Tatsäch­lich sind die wichtigen Zutaten für Horror­filme und die entspre­chenden Horror­film-Zitate im Überfluss vorhanden. Doch die aller­wich­tigste Zutat für jede Geschichte, egal aus welchem Genre, bleibt scho­ckie­rend blass: die Prot­ago­nisten und Anta­go­nisten, also Haupt­fi­guren und Gegen­spieler. Weder erfahren wir Evas und Arturs Vorge­schichte, noch lassen sich ihre Persön­lich­keiten aus Dialogen oder ihrem Verhalten erkennen. Statt Artur und Eva könnten die Haupt­fi­guren auch Ansgar und Emilia sein, John und Mary oder Konstantin und Susanne. Bei dem Portier und dem dritten Gast verhält es sich ähnlich.

Auch das Geheimnis aus der Vergan­gen­heit bleibt eine leere Behaup­tung, ebenso wie die Gefahr, in der das austausch­bare junge Pärchen schwebt. Der anfangs ange­deu­tete Horror entpuppt sich als hohles Verspre­chen, das nicht eingelöst wird. Wo es weder Figuren gibt noch eine Entwick­lung oder Bedrohung, macht sich Lange­weile breit. Anders gesagt: Die Geschichte wirkt wie ein schlaffer Luft­ballon, der, anstatt aufge­blasen zu werden, ständig an Luft verliert.
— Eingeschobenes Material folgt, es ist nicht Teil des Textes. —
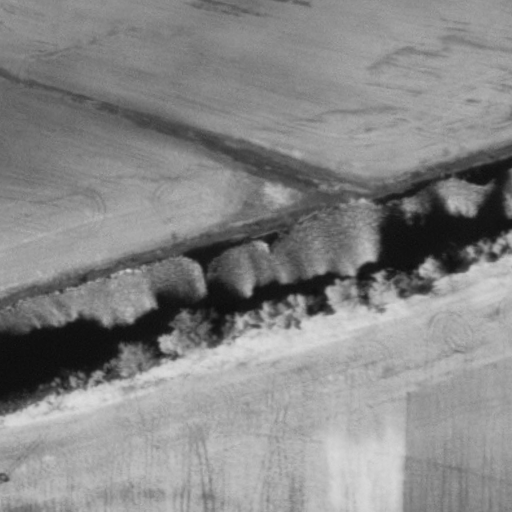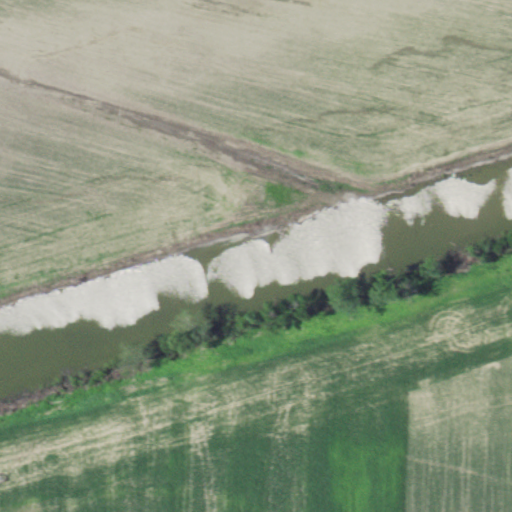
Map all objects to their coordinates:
crop: (218, 103)
crop: (296, 427)
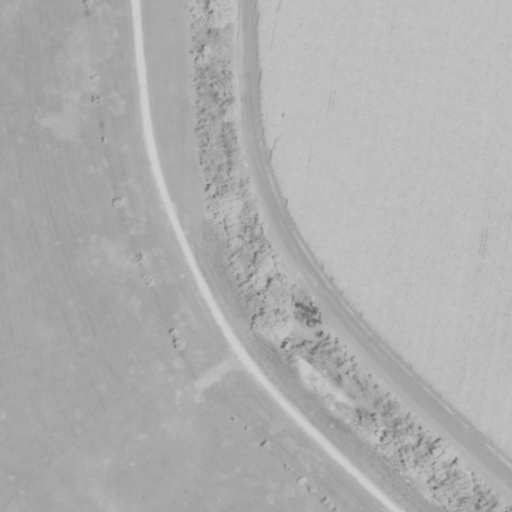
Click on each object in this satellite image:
road: (377, 211)
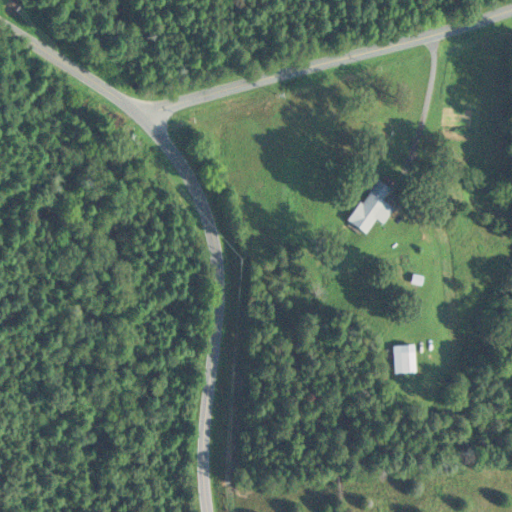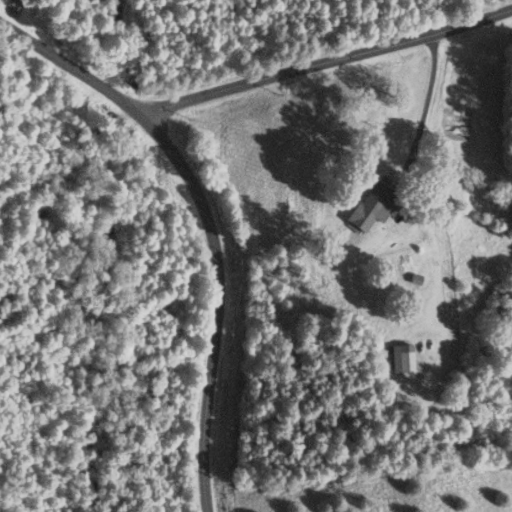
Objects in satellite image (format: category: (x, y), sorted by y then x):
road: (329, 60)
road: (73, 62)
building: (368, 207)
road: (221, 302)
building: (400, 358)
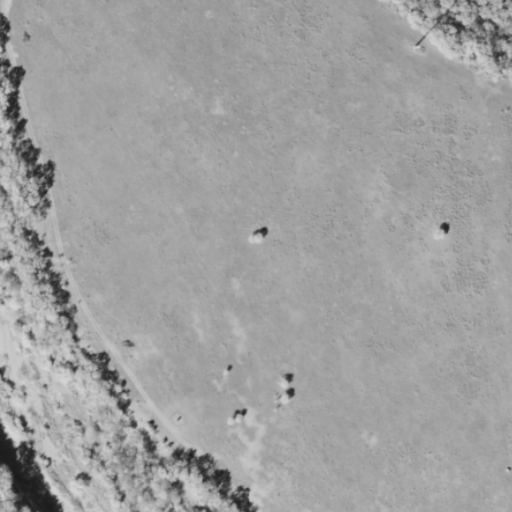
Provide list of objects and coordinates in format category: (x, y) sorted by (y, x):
power tower: (416, 48)
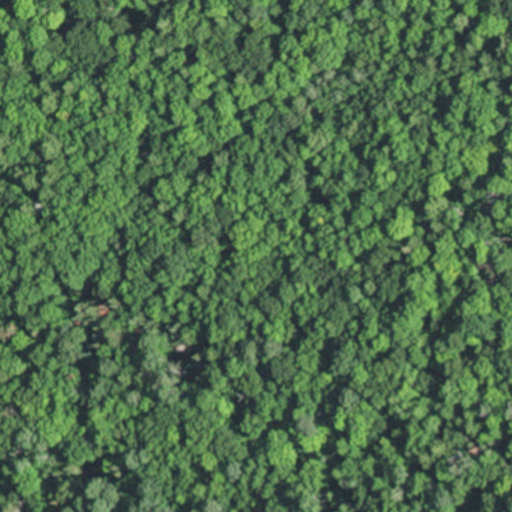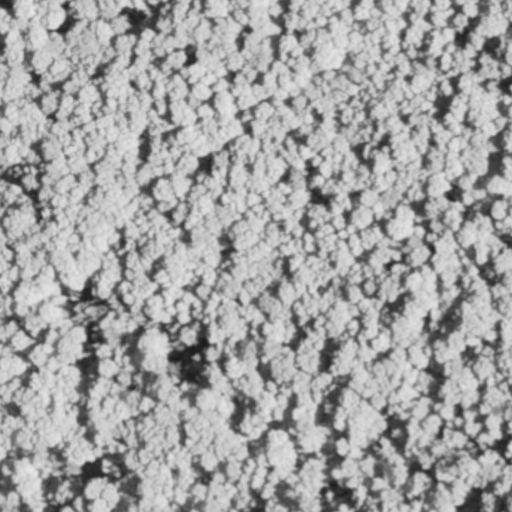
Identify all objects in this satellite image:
road: (414, 81)
road: (188, 177)
road: (51, 351)
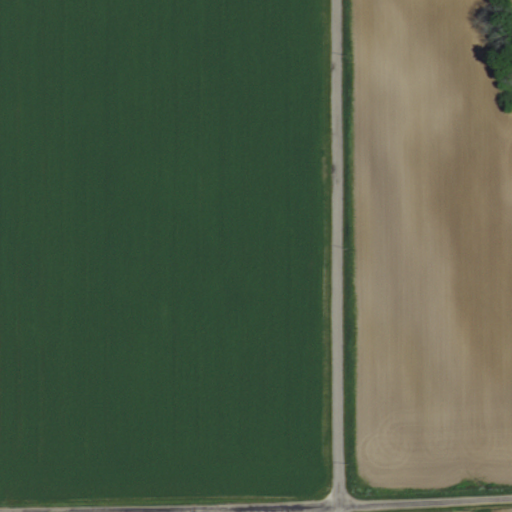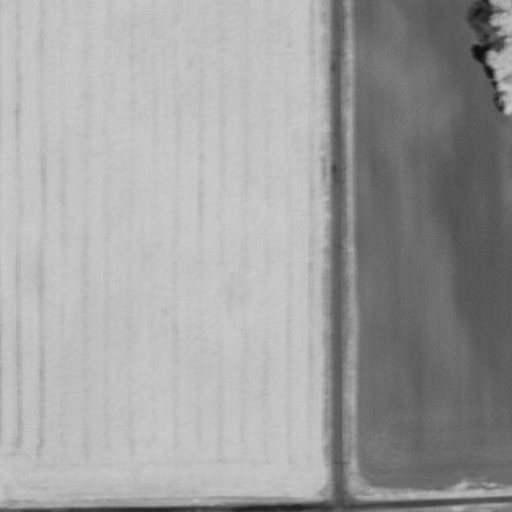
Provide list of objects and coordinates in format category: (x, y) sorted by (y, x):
road: (331, 252)
road: (256, 505)
road: (333, 508)
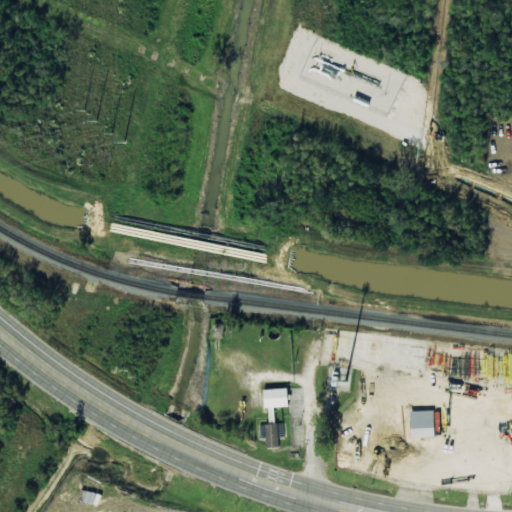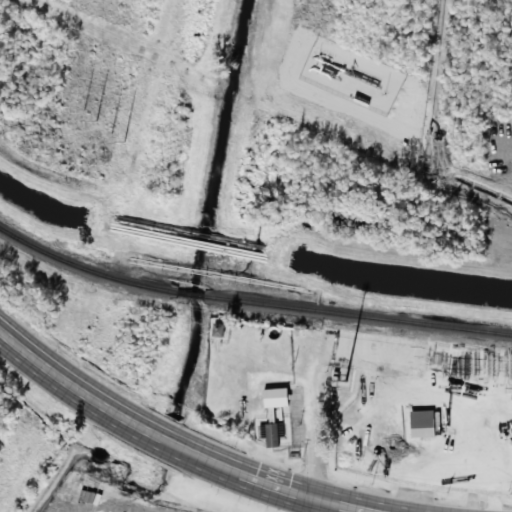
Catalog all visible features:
railway: (250, 301)
building: (216, 329)
building: (379, 350)
building: (276, 397)
building: (422, 423)
building: (500, 424)
road: (309, 431)
building: (272, 433)
road: (165, 443)
building: (89, 500)
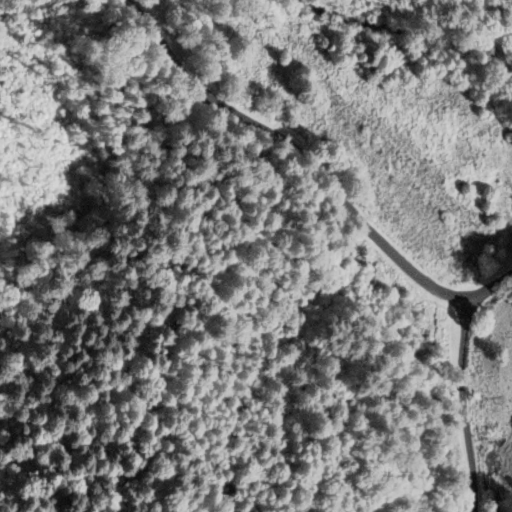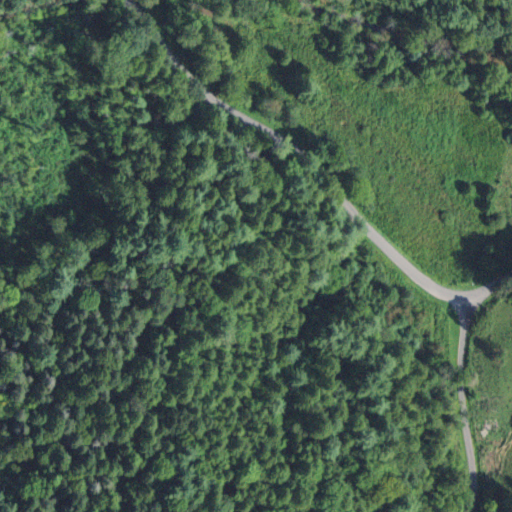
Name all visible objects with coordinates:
road: (313, 166)
road: (464, 406)
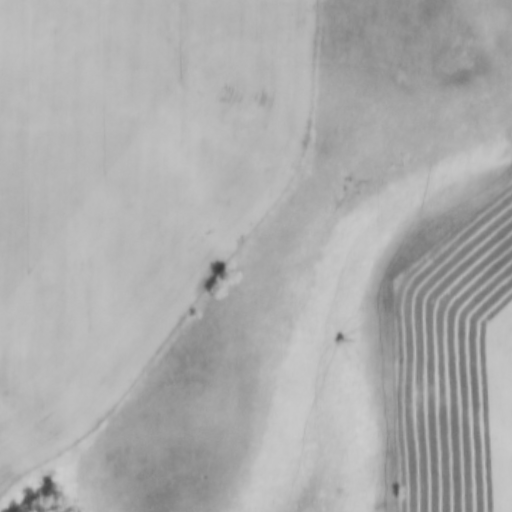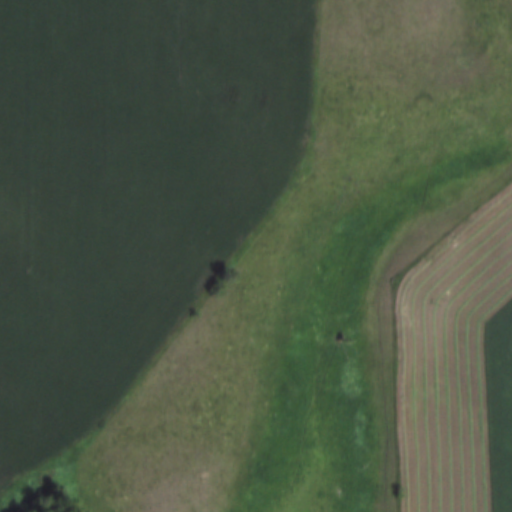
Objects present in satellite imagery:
road: (385, 388)
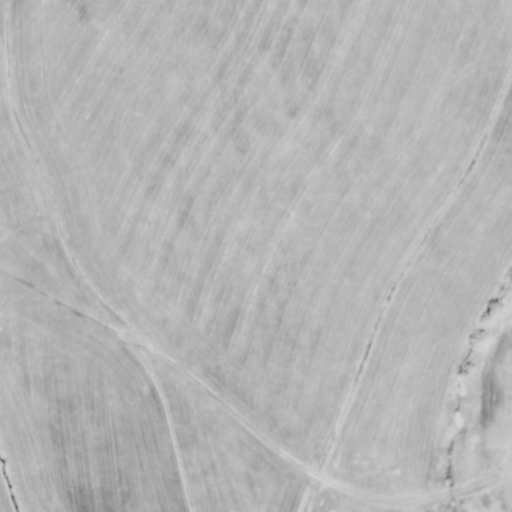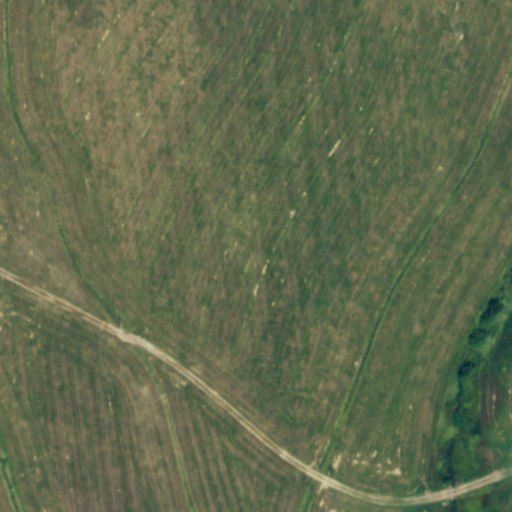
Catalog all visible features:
road: (259, 363)
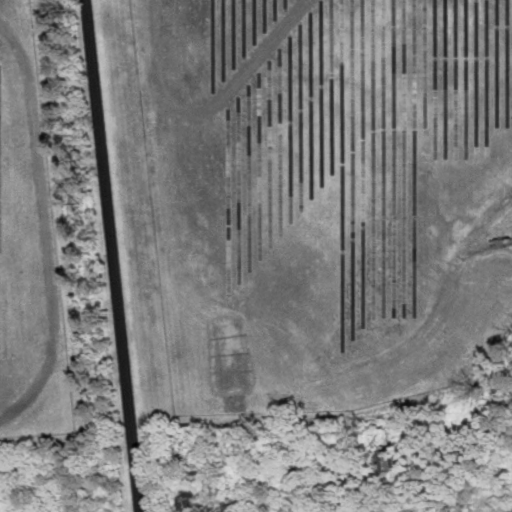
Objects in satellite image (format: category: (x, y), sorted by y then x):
road: (113, 255)
building: (389, 459)
building: (194, 490)
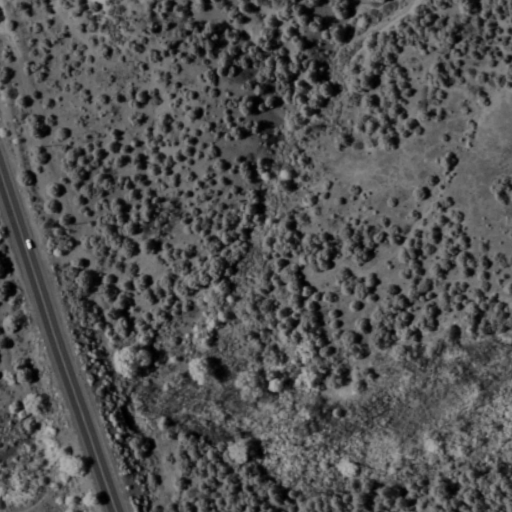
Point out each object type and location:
road: (58, 343)
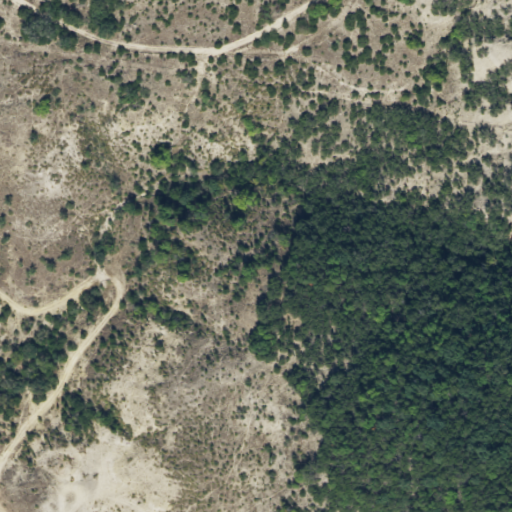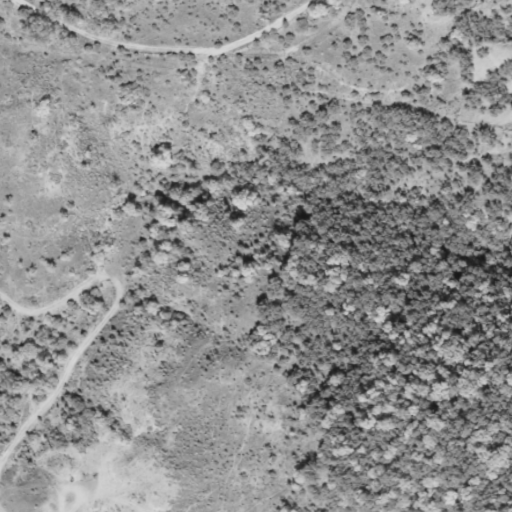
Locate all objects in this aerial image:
road: (101, 344)
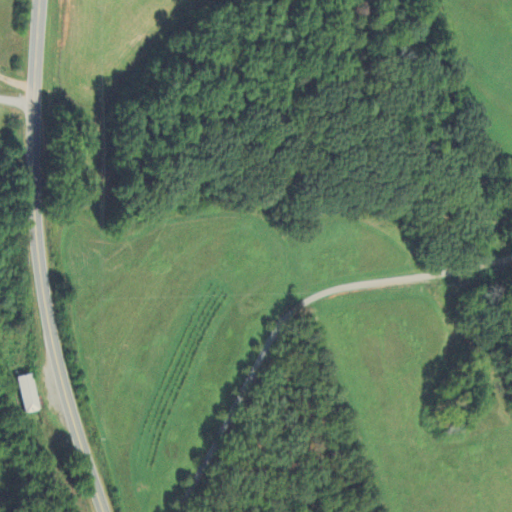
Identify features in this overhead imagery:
road: (17, 86)
road: (17, 102)
road: (37, 260)
road: (291, 312)
building: (25, 395)
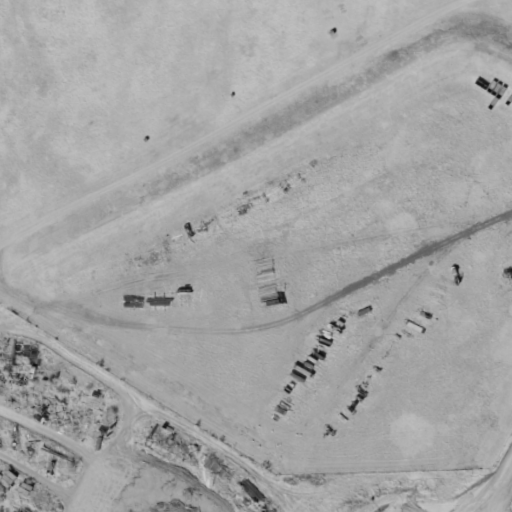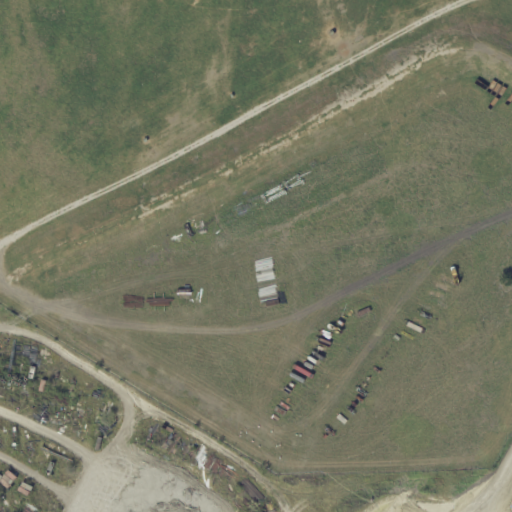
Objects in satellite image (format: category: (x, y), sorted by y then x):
road: (221, 117)
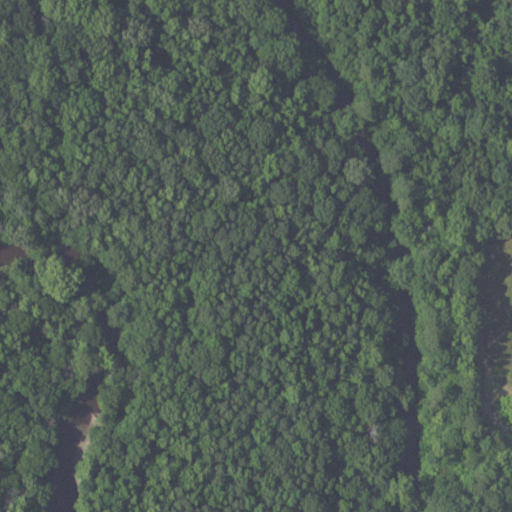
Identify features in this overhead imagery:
river: (230, 116)
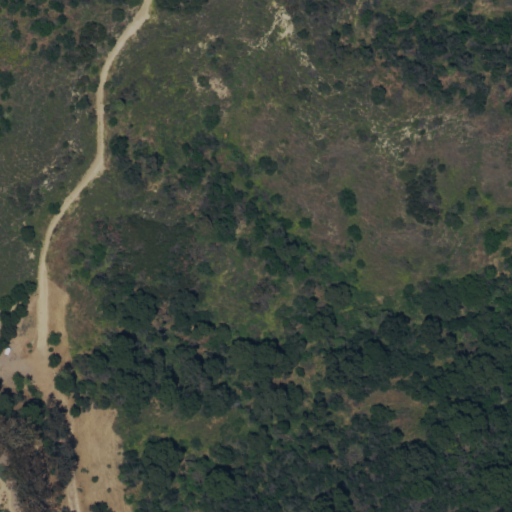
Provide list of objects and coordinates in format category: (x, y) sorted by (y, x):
road: (45, 246)
road: (21, 367)
road: (42, 445)
road: (8, 497)
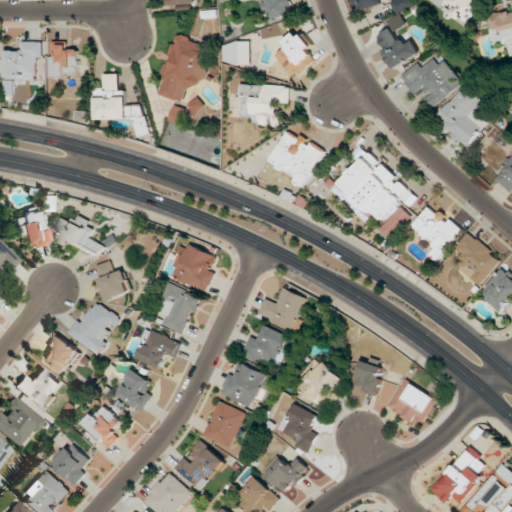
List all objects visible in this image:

Die Sympathie für Low-Budget Produk­tionen führt dazu, dass man hofft, Der dritte Gast sei ein unbe­hol­fenes Debüt. Doch dafür hat der Regisseur, Malte Wirtz, schon zu viel geschrieben, insze­niert und produ­ziert. Über­wie­gend Mocku­men­tarys oder Mumb­le­cores. Also gefakte Doku­men­tar­filme oder Filme, in denen die Tonspur so schlecht ist, dass man statt der Dialoge oft nur Murmeln (engl. mumble) hört, bzw. Nuscheln. Gelungene Mocku­men­tarys wie auch Mumb­le­cores gleichen ihre tech­ni­schen Schwächen oft durch Witz, Fantasie, Authen­ti­zität und Origi­na­lität mehr als aus. Von solchen Tugenden ist Der dritte Gast weit entfernt. Als letzte Hoffnung, die so viele Mängel erklären könnte, fragt man sich, ob die Schau­spieler viel­leicht kein Drehbuch hatten. So dass sie die Dialoge und Szenen impro­vi­sieren mussten. Selbst dieser einge­bil­dete Strohhalm gleitet einem aus den Fingern, wenn man im Abspann liest, dass es ein Drehbuch gab.